Tak hanya isu terkait tragedi 65 dan Mei 1998, pemulihan korban kekerasan di daerah konflik seperti di Papua, pemerintah juga belum dapat memberikan pemulihan kesehatan, psikis atau trauma healing, akses ekonomi atau hak atas pekerjaan, rumah layak huni, hingga penghapusan stigma.
Hal itu diakibatkan oleh belum adanya peraturan turunan tentang pelaksanaan Peratuan Daerah Khusus No.1/2011 tentang Pemulihan Hak-Hak Perempuan Papua Korban Kekerasan dan Pelanggaran HAM.
Masalahnya, lembaga HAM tidak memiliki jaminan secara regulasi, berbeda dengan Ombudsman yang memiliki daya paksa. Yang bisa dilakukan oleh Komnas Perempuan hanya sebatas rekomendasi. Itu sebabnya Komnas Perempuan perlu memastikan adanya mekanisme yang dapat membuat negara menindaklanjuti rekomendasi tersebut.
“Kami minta pemerintah daerah untuk perdasus [peraturan daerah khusus] pemulihan. Jadi artinya, kalau penanganan hukumnya tidak jalan, maka pemulihan korban tidak boleh ditunda terlalu lama. Toh, masalah yang kita temui adalah masalahmasalah yang lalu juga,” katanya.
Demi membangun dan menjaga ingatan khalayak, memorialisasi tragedi Mei 1998 dan Tanjung Priok menjadi penting sebagai salah satu upaya pengungkapan kebenaran. Pada 2016 merupakan peringatan 18 tahun Tragedi Mei 1998.
Usai peringatan tersebut, Komnas Perempuan telah melanjutkan berbagai audiensi seperti tidak lanjut pertemuan advokasi korban Tragedi Mei 1998 bersama Wakil Gubernur DKI Jakarta dan Dinas Pendidikan DKI Jakarta.
MUATAN LOKAL
Dalam audiensinya bersama Dinas Pendidikan DKI Jakarta, Komnas Perempuan meminta Tragedi Mei 1998 dimasukkan menjadi muatan lokal untuk pendidikan sekolah di DKI Jakarta sebagai kurikuler maupun ekstra kurikuler.
Dengan demikian, diharapkan anak sekolah dapat melakukan napak reformasi sehingga tragedi di masa lalu tidak terlupakan begitu saja.
Di sisi lain, Wakil Ketua Komnas Perempuan Yuniyanti Chuzaifah menilai anarkisme atas nama agama menyayupkan isu-isu tersebut sehingga ingatan masyarakat akan tragedi perlahan pupus.

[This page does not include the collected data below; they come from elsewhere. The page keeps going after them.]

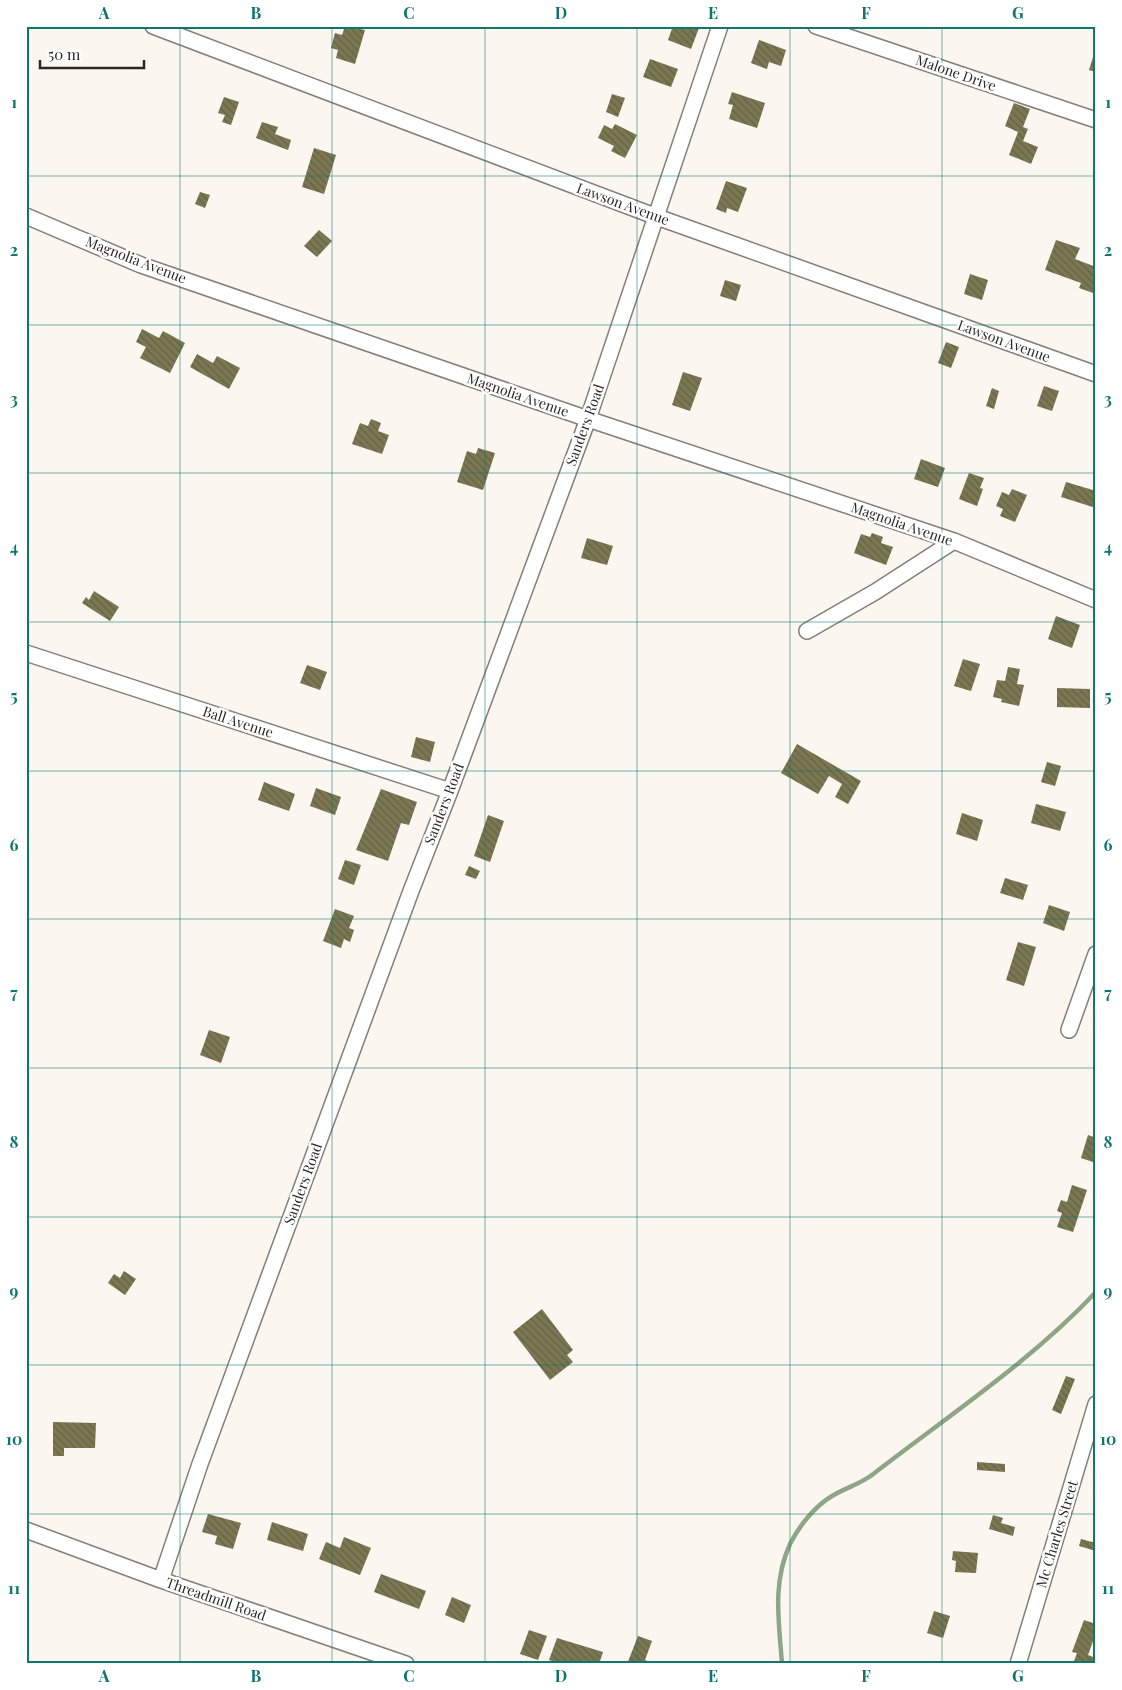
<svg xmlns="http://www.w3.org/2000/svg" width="1122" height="1690" font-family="'Playfair Display',serif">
<defs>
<pattern id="building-back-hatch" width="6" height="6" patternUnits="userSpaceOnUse" patternTransform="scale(1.25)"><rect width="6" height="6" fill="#7a7752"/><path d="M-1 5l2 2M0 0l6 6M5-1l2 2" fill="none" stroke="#646244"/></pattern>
</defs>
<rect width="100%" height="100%" fill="#fbf6f0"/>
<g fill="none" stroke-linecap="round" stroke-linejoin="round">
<path stroke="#8fa686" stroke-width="4.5" d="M 782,1664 C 779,1622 772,1583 790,1544 C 799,1526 815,1506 832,1496 C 845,1488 860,1484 872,1475 C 948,1416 1030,1362 1096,1292"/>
</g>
<path fill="url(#building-back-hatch)" d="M 345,26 L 365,30 L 355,64 L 336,58 L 338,50 L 331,48 L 335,33 L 342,35 Z
M 673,26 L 699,28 L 691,49 L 668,40 Z
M 759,40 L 786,50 L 781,66 L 769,62 L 767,69 L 751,63 Z
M 1094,54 L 1096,55 L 1096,72 L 1089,70 Z
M 650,59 L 678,69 L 671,87 L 643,77 Z
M 732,92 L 765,103 L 757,128 L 729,119 L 733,105 L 728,104 Z
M 612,94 L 625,98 L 618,117 L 606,112 Z
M 224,97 L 239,102 L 231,125 L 222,122 L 225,115 L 218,113 Z
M 1014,103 L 1030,109 L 1023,127 L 1028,129 L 1023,141 L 1038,147 L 1031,164 L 1009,155 L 1018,132 L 1005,126 Z
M 262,122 L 278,127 L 275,134 L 291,140 L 288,150 L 256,138 Z
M 615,124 L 637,135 L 625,158 L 611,151 L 614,146 L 598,138 L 604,125 L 612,129 Z
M 314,148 L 336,155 L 324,194 L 302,187 Z
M 726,181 L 747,188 L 738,212 L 727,208 L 726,213 L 716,209 Z
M 200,192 L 210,195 L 205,208 L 195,204 Z
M 319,230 L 332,241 L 317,257 L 304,246 Z
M 1056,240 L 1080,248 L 1075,259 L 1096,267 L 1096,289 L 1093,293 L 1079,288 L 1081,283 L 1045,270 Z
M 970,274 L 988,280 L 982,300 L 964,294 Z
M 725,280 L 741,285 L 736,301 L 720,296 Z
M 142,329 L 159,338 L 163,331 L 185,343 L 170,373 L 140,358 L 146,347 L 136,342 Z
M 946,342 L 959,347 L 951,368 L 938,363 Z
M 197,354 L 213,363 L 217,356 L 240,368 L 229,389 L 190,367 Z
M 683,372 L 702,378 L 690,411 L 672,405 Z
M 1044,386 L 1059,391 L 1052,411 L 1037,406 Z
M 992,388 L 999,391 L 994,409 L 986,406 Z
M 371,419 L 381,423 L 378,431 L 389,435 L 382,454 L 352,444 L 360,423 L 368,426 Z
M 478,448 L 495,453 L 483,490 L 457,482 L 467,451 L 476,454 Z
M 921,459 L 945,468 L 938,487 L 914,479 Z
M 969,473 L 984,478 L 980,488 L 983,489 L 977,506 L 959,499 Z
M 1066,482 L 1096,491 L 1096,508 L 1061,497 Z
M 1012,489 L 1027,495 L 1015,522 L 1000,516 L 1003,509 L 996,506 L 1002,492 L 1009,495 Z
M 872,533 L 883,537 L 881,543 L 893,547 L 886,565 L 854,553 L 861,534 L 870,537 Z
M 587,538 L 613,546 L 607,565 L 581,558 Z
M 94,591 L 119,607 L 110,621 L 82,603 L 86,597 L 89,600 Z
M 1056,616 L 1080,625 L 1072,648 L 1048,639 Z
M 963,659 L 980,664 L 971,691 L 954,686 Z
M 307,665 L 327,672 L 320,690 L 300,683 Z
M 1008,667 L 1020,669 L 1017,684 L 1024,685 L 1019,706 L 1001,702 L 1002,699 L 993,697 L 997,680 L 1005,681 Z
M 1057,688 L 1090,689 L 1090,708 L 1057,707 Z
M 416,737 L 435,742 L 430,762 L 411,757 Z
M 797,744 L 861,781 L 848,804 L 835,797 L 842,784 L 829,776 L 818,794 L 781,773 Z
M 1047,762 L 1061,766 L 1055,786 L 1041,782 Z
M 264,782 L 295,794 L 289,811 L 258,800 Z
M 316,788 L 341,797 L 335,815 L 310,806 Z
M 381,789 L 417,802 L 409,825 L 401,823 L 388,861 L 356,850 Z
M 1036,804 L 1066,812 L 1060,831 L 1031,823 Z
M 962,813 L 983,820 L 977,841 L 956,834 Z
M 488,815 L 504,821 L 490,862 L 474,856 Z
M 345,860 L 361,865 L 354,885 L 338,879 Z
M 469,866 L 480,871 L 476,879 L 465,875 Z
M 1005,878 L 1028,885 L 1023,900 L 1000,893 Z
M 1049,905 L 1070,912 L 1064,931 L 1043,923 Z
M 335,909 L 354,916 L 349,928 L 354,930 L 350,942 L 344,939 L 341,948 L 323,941 Z
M 1018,942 L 1036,947 L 1024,986 L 1006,980 Z
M 209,1030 L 230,1037 L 221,1063 L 200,1055 Z
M 1088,1135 L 1096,1138 L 1096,1163 L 1081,1158 Z
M 1072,1185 L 1087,1190 L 1073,1232 L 1057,1227 L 1062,1213 L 1057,1211 L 1061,1200 L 1067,1202 Z
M 124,1271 L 136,1279 L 125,1295 L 108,1283 L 114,1274 L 120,1278 Z
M 542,1309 L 573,1350 L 567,1355 L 573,1362 L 550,1380 L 513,1332 Z
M 1066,1376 L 1075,1379 L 1061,1414 L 1052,1410 Z
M 53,1422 L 96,1423 L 95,1448 L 64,1448 L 64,1456 L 53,1456 Z
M 977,1462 L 1005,1464 L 1005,1472 L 977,1470 Z
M 208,1514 L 241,1523 L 233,1549 L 215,1544 L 217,1536 L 202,1532 Z
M 993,1515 L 1003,1518 L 1001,1523 L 1015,1527 L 1013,1536 L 989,1529 Z
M 272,1522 L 308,1534 L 303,1551 L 267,1540 Z
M 344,1537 L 371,1548 L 360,1575 L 319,1559 L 326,1542 L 340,1548 Z
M 1081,1539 L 1096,1543 L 1096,1551 L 1079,1546 Z
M 953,1551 L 978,1553 L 976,1573 L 955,1572 L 956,1561 L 952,1560 Z
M 381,1574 L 426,1591 L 419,1609 L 374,1592 Z
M 452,1597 L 471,1605 L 464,1623 L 445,1615 Z
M 934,1611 L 950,1616 L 943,1638 L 927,1633 Z
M 1084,1620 L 1096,1624 L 1096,1633 L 1088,1655 L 1096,1658 L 1096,1664 L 1073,1664 L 1077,1653 L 1072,1652 Z
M 529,1630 L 547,1636 L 538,1660 L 520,1654 Z
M 638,1636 L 652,1641 L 645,1660 L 654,1664 L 627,1664 Z
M 557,1638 L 603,1652 L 599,1664 L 562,1664 L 549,1660 Z"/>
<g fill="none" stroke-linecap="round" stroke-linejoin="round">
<g stroke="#837e79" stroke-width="18">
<path id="minor" d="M 153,26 L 657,217 L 1096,374
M 816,26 L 1096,120
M 26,216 L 141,265 L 588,419 L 954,541 L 1096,600
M 807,631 L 875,592 L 954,541
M 26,653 L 450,791
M 1069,1030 L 1096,954
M 26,1530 L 161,1580 L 406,1664
M 161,1580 L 200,1464 L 411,891 L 450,791 L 588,419 L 720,26
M 1018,1664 L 1096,1404"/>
</g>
<use href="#minor" stroke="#fff" stroke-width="15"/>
</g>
<path fill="none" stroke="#0f766e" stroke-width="1" stroke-opacity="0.55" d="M 180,26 L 180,1664M 332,26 L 332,1664M 485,26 L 485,1664M 637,26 L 637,1664M 790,26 L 790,1664M 942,26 L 942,1664M 26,176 L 1096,176M 26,325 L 1096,325M 26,473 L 1096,473M 26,622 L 1096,622M 26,771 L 1096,771M 26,919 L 1096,919M 26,1068 L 1096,1068M 26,1217 L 1096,1217M 26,1365 L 1096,1365M 26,1514 L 1096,1514"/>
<g text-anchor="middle" stroke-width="5" stroke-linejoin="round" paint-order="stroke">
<g font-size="14" fill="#2a2826" stroke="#fff">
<text transform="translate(956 73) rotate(19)" y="5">Malone Drive</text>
<text transform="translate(623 204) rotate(20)" y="5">Lawson Avenue</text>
<text transform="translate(136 260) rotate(21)" y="5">Magnolia Avenue</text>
<text transform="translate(1004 341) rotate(20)" y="5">Lawson Avenue</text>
<text transform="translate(518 395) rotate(19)" y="5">Magnolia Avenue</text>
<text transform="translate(585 425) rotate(-70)" y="5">Sanders Road</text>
<text transform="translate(902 524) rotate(19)" y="5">Magnolia Avenue</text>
<text transform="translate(238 722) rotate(18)" y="5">Ball Avenue</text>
<text transform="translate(444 804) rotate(-69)" y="5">Sanders Road</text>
<text transform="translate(303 1184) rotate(-70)" y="5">Sanders Road</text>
<text transform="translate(1057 1534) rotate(-73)" y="5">Mc Charles Street</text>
<text transform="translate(216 1599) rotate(19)" y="5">Threadmill Road</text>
</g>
</g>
<rect width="1122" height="1690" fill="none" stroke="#ffffff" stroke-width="55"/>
<path d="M40 60v8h104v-8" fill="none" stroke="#2a2826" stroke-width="2.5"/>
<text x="48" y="60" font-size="15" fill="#2a2826" stroke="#ffffff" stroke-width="4" paint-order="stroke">50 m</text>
<rect x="28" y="28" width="1066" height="1634" fill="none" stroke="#0f766e" stroke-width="2"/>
<g font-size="16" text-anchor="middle" font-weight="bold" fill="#0f766e">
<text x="104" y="19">A</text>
<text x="256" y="19">B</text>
<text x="409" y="19">C</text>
<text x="561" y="19">D</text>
<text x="713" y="19">E</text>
<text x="866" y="19">F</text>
<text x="1018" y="19">G</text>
<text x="14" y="108">1</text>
<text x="1108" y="108">1</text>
<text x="14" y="256">2</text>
<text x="1108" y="256">2</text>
<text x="14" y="405">3</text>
<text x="1108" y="405">3</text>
<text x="14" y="553">4</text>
<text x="1108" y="553">4</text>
<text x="14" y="702">5</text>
<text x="1108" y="702">5</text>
<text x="14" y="851">6</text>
<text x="1108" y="851">6</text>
<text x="14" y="999">7</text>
<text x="1108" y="999">7</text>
<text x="14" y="1148">8</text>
<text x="1108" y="1148">8</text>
<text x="14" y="1297">9</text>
<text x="1108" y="1297">9</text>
<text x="14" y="1445">10</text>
<text x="1108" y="1445">10</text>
<text x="14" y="1594">11</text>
<text x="1108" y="1594">11</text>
<text x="104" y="1682">A</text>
<text x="256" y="1682">B</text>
<text x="409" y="1682">C</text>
<text x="561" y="1682">D</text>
<text x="713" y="1682">E</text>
<text x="866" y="1682">F</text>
<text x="1018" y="1682">G</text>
</g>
</svg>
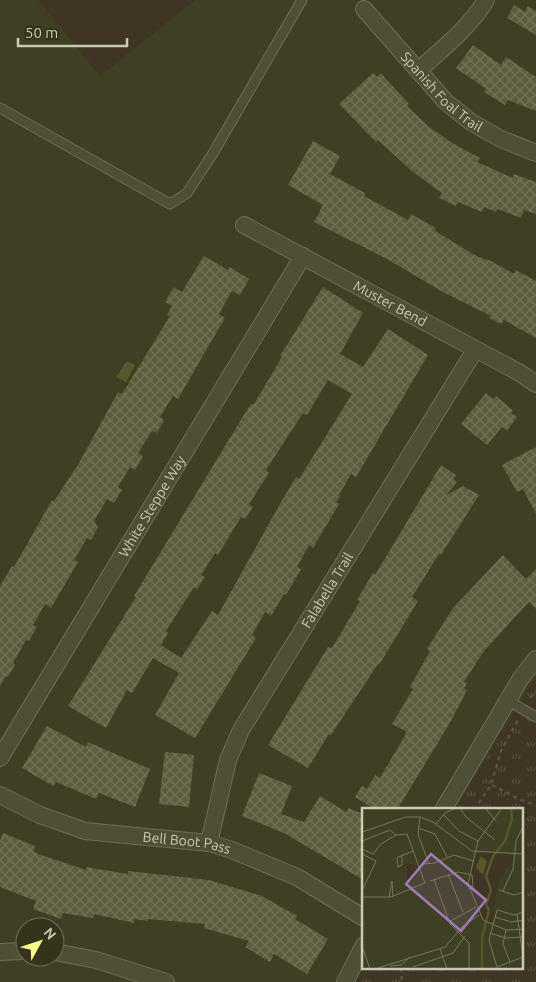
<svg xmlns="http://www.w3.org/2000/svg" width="536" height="982" font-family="Ubuntu,sans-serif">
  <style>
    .grass { fill: url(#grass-tufts) }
    .pitch { fill: #403425 }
    .water { fill: url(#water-ripples) }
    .building { fill: url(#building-cross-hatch); fill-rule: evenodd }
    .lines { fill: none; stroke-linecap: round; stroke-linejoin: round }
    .service-casing { stroke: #6f6f58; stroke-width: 11 }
    .minor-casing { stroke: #6f6f58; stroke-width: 18 }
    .path { stroke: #5d5043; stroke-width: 2.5; stroke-dasharray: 4 4; stroke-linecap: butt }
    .service { stroke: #4f4f37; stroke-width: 9 }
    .minor { stroke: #4f4f37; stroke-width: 16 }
    .labels { text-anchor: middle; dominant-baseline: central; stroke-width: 4.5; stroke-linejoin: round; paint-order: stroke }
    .street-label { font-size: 14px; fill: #c9cab3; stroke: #34341c }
    .inset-river { fill: none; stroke: #57582a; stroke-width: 2.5 }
    .inset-road { fill: none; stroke: #76775d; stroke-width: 1 }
    .view { fill: #a27bb9; fill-opacity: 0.15; stroke: #a27bb9; stroke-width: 2.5 }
    .inset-edge { fill: none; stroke: #c9cab3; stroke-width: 2.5 }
  </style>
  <defs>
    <pattern id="grass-tufts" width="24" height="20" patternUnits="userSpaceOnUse" patternTransform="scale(1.25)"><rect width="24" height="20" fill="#403425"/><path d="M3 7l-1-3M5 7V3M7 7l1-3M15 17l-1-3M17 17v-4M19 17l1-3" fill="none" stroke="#5a5042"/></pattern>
    <pattern id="water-ripples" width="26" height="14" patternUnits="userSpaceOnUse" patternTransform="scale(1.25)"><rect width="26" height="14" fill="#57582a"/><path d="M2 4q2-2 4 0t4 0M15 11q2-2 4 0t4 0" fill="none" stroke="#6e6f46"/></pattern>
    <pattern id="building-cross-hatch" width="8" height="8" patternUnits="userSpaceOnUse" patternTransform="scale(1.25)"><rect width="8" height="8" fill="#5c5d3c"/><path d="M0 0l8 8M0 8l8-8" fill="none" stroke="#727356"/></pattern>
  </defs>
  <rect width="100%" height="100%" fill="#3f3f23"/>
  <path class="grass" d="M536,677V982H355L363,967L522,968V810L455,809Z"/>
  <path class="pitch" d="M38,0H195L100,76Z"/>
  <path class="water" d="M127,361L135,365L126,382L116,377Z"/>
  <g class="building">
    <path d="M514,5L525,12L528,6L536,11V35L507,18Z"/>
    <path d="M473,45L501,65L506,57L536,77V111L508,100L505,105L484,92L486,89L456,68Z"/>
    <path d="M373,73L377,77L381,73L409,104L407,106L429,127L454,144L480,158L477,162L513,178L514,174L536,182V214L524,210L521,218L498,209L496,212L484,207L482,212L458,202L456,206L439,198L442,193L413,172L378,140L376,142L339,104Z"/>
    <path d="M313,141L340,156L330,174L365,193L364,196L408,220L411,214L436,228L435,231L478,257L491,261L514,274L516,270L536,281V338L504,320L501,324L489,318L491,316L443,292L387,259L314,222L323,205L288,185Z"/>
    <path d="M204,256L228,270L230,267L249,279L240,295L232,291L219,314L225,318L205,352L178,399L173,396L160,417L164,420L157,433L152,431L138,453L143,456L135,470L130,467L118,487L122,490L114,503L107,499L94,521L98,527L91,540L87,538L74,560L78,562L51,608L45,604L33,625L37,627L29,641L26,640L13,663L15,665L8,677L6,676L0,686V586L12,566L14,567L52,500L54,501L79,463L118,392L122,394L170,316L167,315L172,306L165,302L174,287L182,292Z"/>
    <path d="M323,287L363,313L340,354L363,367L388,329L428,355L356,477L351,474L339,495L340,496L336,502L339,504L313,548L309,545L297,567L301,569L286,595L284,594L271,616L265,612L252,635L256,638L195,738L155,715L179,673L153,658L132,693L127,690L106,728L68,706L136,597L134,596L239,423L251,404H254L282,357L280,356ZM328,380L352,394L299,479L296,477L281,502L218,615L212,611L181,658L161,645L168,633L166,631L194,587L197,589L205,577L201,575L215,553L218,555L241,517L245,519L253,507L249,504L269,473L266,470L303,413L307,415Z"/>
    <path d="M486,393L493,399L496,396L513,411L511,413L517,417L507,431L502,427L487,445L461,424Z"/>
    <path d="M536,447V514L523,489L517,492L502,465Z"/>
    <path d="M441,465L456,475L453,479L457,482L446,495L463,486L479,495L441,555L439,554L412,597L418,601L379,665L378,664L331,735L329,734L308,768L268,745L328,647L332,648L360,601L357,600L373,573L375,575Z"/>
    <path d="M503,555L526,579L536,569V609L529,602L484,651L464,682L467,683L464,688L467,690L451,721L397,810H376L355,797L362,786L367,789L375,775L380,778L407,732L392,724L413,689L410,687L430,651L427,649L453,608Z"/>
    <path d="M47,726L86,747L88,742L150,769L135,807L99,793L96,799L56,782L53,786L22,768Z"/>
    <path d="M165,752L194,755L189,807L159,804Z"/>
    <path d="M259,773L292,786L281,814L304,822L320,796L346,812L349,808L364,814V872L360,878L284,833L242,816Z"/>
    <path d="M3,833L35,846L34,851L38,854L86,870V867L128,874V871L209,880L262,896L297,916L295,919L328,939L307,974L274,954L270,962L245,947L249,941L204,928L205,924L148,919V921L134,919V923L94,914L93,918L63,913L61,919L33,909L36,901L0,887V841Z"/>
  </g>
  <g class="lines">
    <g class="service-casing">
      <g id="service">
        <path d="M0,108L170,204L187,193L212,155L302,0"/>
        <path d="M507,700L536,717"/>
      </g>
    </g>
    <g class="minor-casing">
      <g id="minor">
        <path id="s1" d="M364,9L446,102L471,122L501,139L536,153"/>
        <path d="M419,70C443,48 469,28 486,0"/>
        <path id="s2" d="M244,225L520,373L536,384"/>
        <path id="s3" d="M0,758L303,256"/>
        <path id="s4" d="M0,795L40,815L85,831L209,843L232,850L297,877L364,918"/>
        <path d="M443,810L521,678L536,659"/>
        <path id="s5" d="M209,843L228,760L241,730L475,350"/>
        <path d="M0,952L25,951"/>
        <path d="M55,952L96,960L166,982"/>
        <path d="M345,982L364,945"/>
      </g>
    </g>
    <g class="path">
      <path d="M530,698L536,691"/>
      <path d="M492,785L521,800L536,805"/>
      <path d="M474,810L491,785L501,751L518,720"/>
      <path d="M401,968L402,982"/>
    </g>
    <use href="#service" class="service"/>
    <use href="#minor" class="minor"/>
  </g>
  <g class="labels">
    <g class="street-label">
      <text stroke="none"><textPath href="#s1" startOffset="114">Spanish Foal Trail</textPath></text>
      <text stroke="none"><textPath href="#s2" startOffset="166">Muster Bend</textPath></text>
      <text stroke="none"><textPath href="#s3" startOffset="294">White Steppe Way</textPath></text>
      <text stroke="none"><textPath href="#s5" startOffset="282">Falabella Trail</textPath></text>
      <text stroke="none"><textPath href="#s4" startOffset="195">Bell Boot Pass</textPath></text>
    </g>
  </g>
  <g transform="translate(362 808)">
    <rect width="161" height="161" fill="#3f3f23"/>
    <path d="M114,45L151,47L150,61L144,60L135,79L130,115L122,111L107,78Z" fill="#403425"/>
    <path d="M45,56H53V74H45Z" fill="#403425"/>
    <path d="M119,48L125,53L121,67L114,59Z" fill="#57582a"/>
    <path class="inset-river" d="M120,161V130L127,102L124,97L129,82L124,68L131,48L143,33L150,11L149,0"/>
    <path class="inset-road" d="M98,0L104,9L133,32M123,0L134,13M140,0L116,33L106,76L121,112L144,122L162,121M81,6L97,23L116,33M58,9L56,26L67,56M74,16L83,5L94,0M56,20L73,26L85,49M0,24L44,9H58L71,14L110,43L162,46M0,33L28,22L34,27L45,26L63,75L29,89H1M0,41L11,46L19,36L34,27M0,46L14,53L1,81M40,47V57L36,59L35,50L36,49L52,43M61,56L73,55L92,47L111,53M86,66L101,104M72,71L88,116L107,135V161M68,73L96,64L110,67L111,79L107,81M137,82L152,87L162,84M141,83L151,61L154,33L162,16M27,89L30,73L31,88M155,106L161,149L135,159L127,132L135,102L152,107L162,104M133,109L149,114L162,112M87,114L114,99M144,122L141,136L148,154M128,125L143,130L162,129M0,138L8,161M78,141L85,161M28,158L39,157L48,149M51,159L91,145L103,128M13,161L83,139L100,119L117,107"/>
    <path class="view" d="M69,46L124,92L99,123L44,76Z"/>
    <rect width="161" height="161" class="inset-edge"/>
  </g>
  <g transform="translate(40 942) rotate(50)"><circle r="24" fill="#34341c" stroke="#707058"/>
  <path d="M0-4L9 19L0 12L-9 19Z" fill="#f7fc86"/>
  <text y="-8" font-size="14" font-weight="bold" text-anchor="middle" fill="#c9cab3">N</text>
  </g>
  <path d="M18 38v8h109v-8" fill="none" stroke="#c9cab3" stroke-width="2.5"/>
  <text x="25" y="38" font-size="15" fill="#c9cab3" stroke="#34341c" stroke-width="4" paint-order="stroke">50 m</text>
</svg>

Dia menekankan monumen memorialisasi bukan hanya sekadar pendirian patung, tetapi sebuah pengakuan bahwa Tragedi 1998 memang ada dan agar tidak terulang lagi. Evaluasi yang didapat dari kawula muda, lanjutnya, mereka mengaku kehilangan jejak sejarah bangsa sehingga harapannya memorialisasi ini bisa bermanfaat untuk merawat ingatan terutama bagi generasi muda.
“Untuk menyiapkan memorialisasi seperti di Pondok Rangon [kuburan massal korban 1965] saja butuh dua tahun. Kami perlu konsultasi dengan korban, penikmat seni, dan pemerintah daerah. Intinya mereka harus paham bahwa ini adalah memorialisasi sejarah,” ujarnya.